→ **EXERCISE**
Within the records below, find each line with the word "intersect" and copy it out.

→ **DATA**
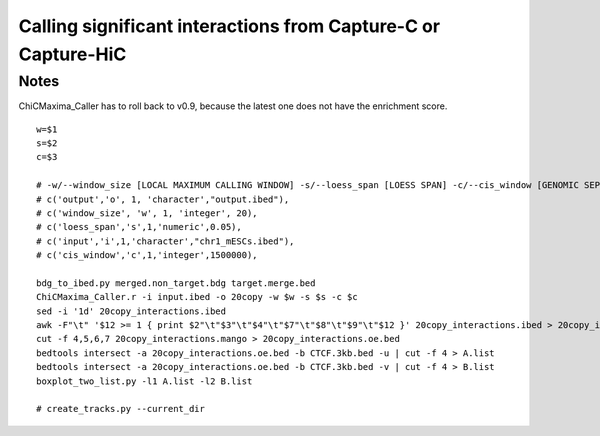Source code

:Calling significant interactions from Capture-C or Capture-HiC
=========================



Notes
^^^^^

ChiCMaxima_Caller has to roll back to v0.9, because the latest one does not have the enrichment score.

::

	w=$1
	s=$2
	c=$3

	# -w/--window_size [LOCAL MAXIMUM CALLING WINDOW] -s/--loess_span [LOESS SPAN] -c/--cis_window [GENOMIC SEPARATION THRESHOLD]
	# c('output','o', 1, 'character',"output.ibed"),
	# c('window_size', 'w', 1, 'integer', 20),
	# c('loess_span','s',1,'numeric',0.05),
	# c('input','i',1,'character',"chr1_mESCs.ibed"),
	# c('cis_window','c',1,'integer',1500000),

	bdg_to_ibed.py merged.non_target.bdg target.merge.bed
	ChiCMaxima_Caller.r -i input.ibed -o 20copy -w $w -s $s -c $c
	sed -i '1d' 20copy_interactions.ibed
	awk -F"\t" '$12 >= 1 { print $2"\t"$3"\t"$4"\t"$7"\t"$8"\t"$9"\t"$12 }' 20copy_interactions.ibed > 20copy_interactions.mango
	cut -f 4,5,6,7 20copy_interactions.mango > 20copy_interactions.oe.bed 
	bedtools intersect -a 20copy_interactions.oe.bed -b CTCF.3kb.bed -u | cut -f 4 > A.list
	bedtools intersect -a 20copy_interactions.oe.bed -b CTCF.3kb.bed -v | cut -f 4 > B.list
	boxplot_two_list.py -l1 A.list -l2 B.list

	# create_tracks.py --current_dir





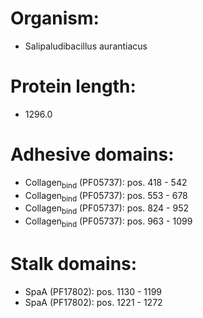 * Organism:
- Salipaludibacillus aurantiacus
* Protein length:
- 1296.0
* Adhesive domains:
- Collagen_bind (PF05737): pos. 418 - 542
- Collagen_bind (PF05737): pos. 553 - 678
- Collagen_bind (PF05737): pos. 824 - 952
- Collagen_bind (PF05737): pos. 963 - 1099
* Stalk domains:
- SpaA (PF17802): pos. 1130 - 1199
- SpaA (PF17802): pos. 1221 - 1272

→ **EXERCISE SOLUTION**
	bedtools intersect -a 20copy_interactions.oe.bed -b CTCF.3kb.bed -u | cut -f 4 > A.list
	bedtools intersect -a 20copy_interactions.oe.bed -b CTCF.3kb.bed -v | cut -f 4 > B.list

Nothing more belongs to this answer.